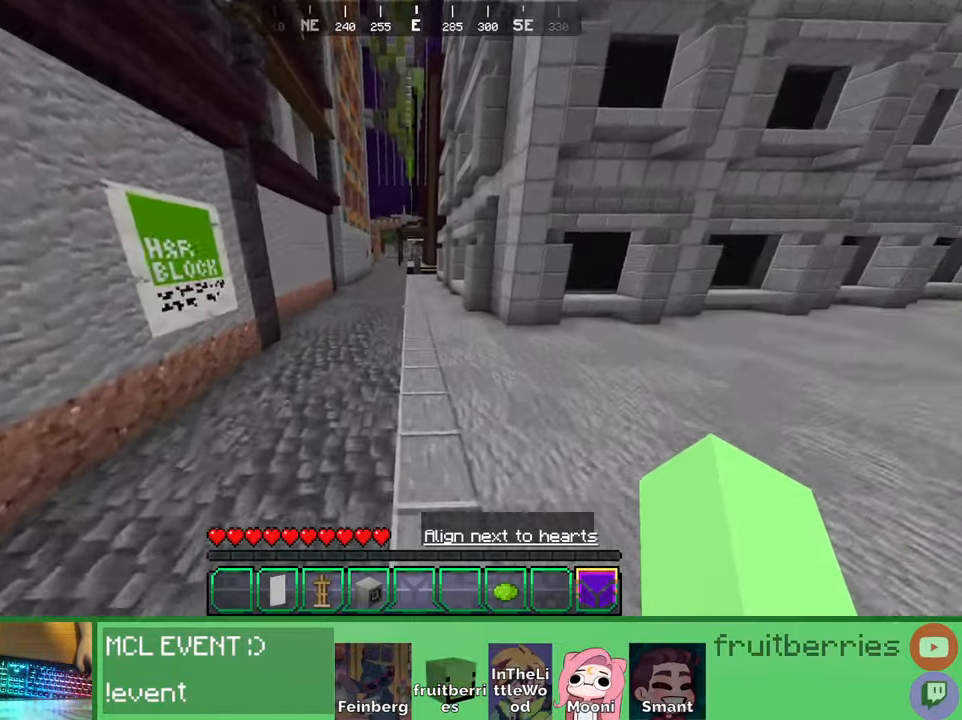
{"keys": ["space", "w"], "mouse": [], "events": [[66, "a", "up"]]}
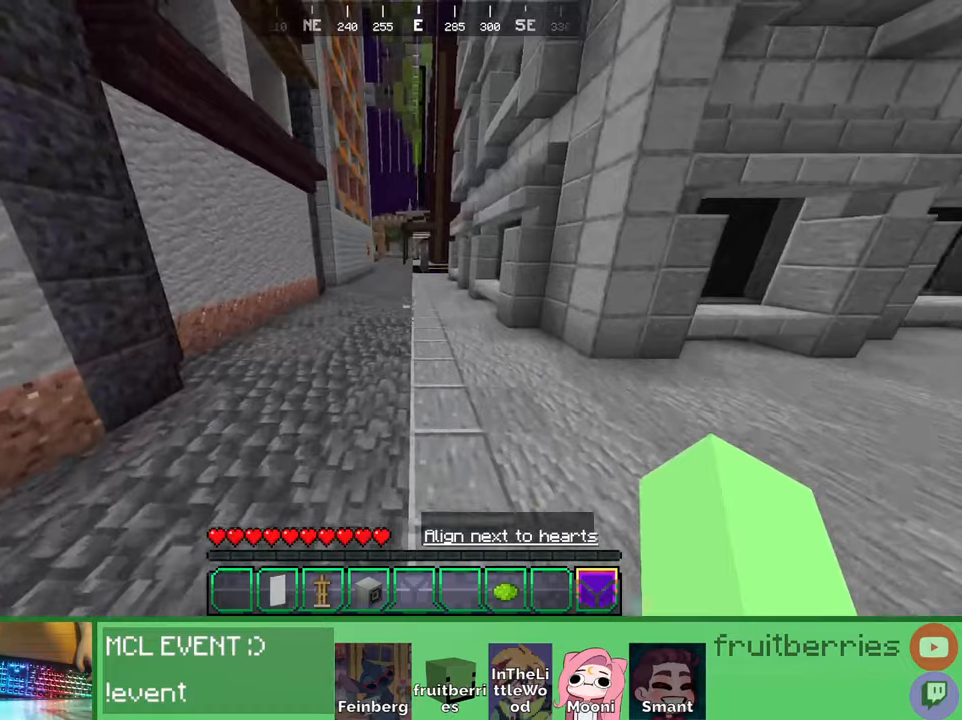
{"keys": ["space", "w"], "mouse": [], "events": []}
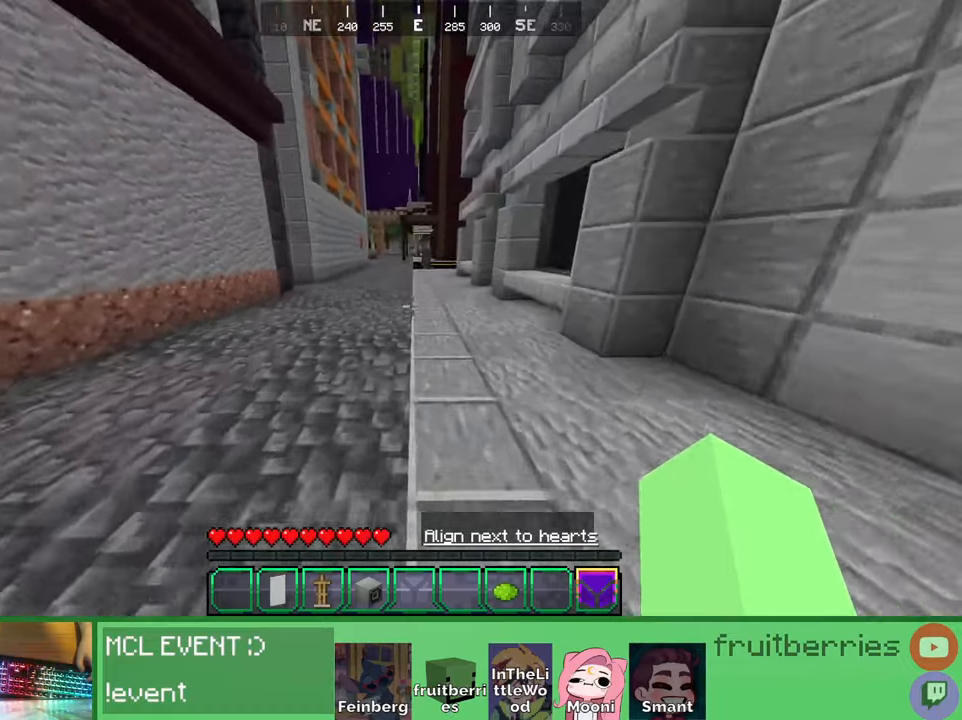
{"keys": ["space", "w"], "mouse": [], "events": []}
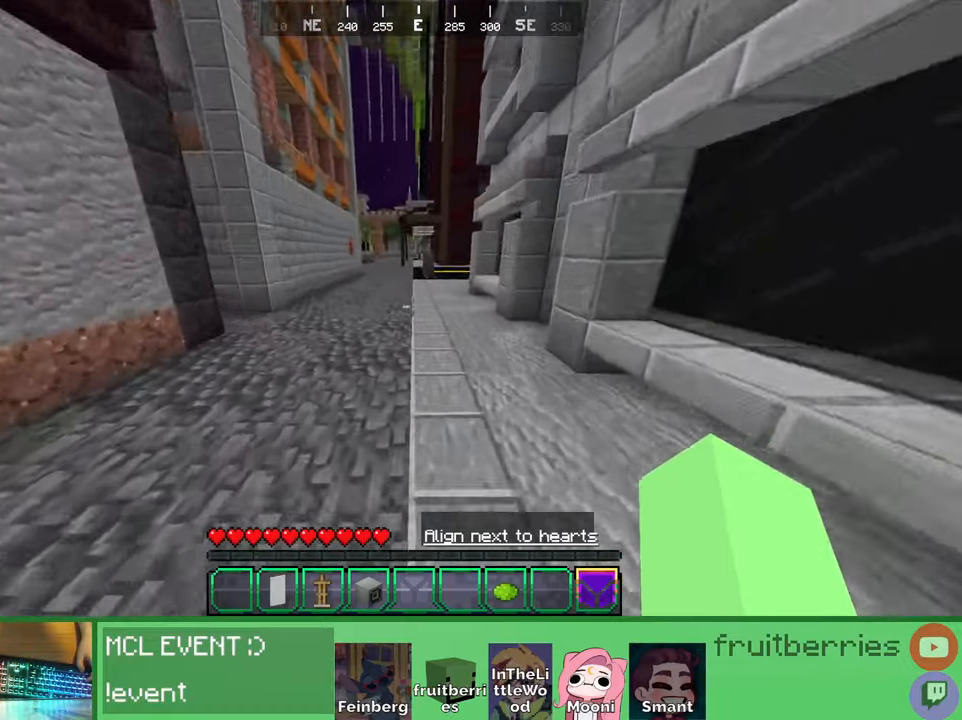
{"keys": ["space", "w"], "mouse": [], "events": []}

EXERCISE REQUIREMENTS
Word for word, give the listing above again, but drop any pictures.

SOLUTION FOR THIS PROBLEM
{"keys": ["space", "w"], "mouse": [], "events": [[66, "a", "up"]]}
{"keys": ["space", "w"], "mouse": [], "events": []}
{"keys": ["space", "w"], "mouse": [], "events": []}
{"keys": ["space", "w"], "mouse": [], "events": []}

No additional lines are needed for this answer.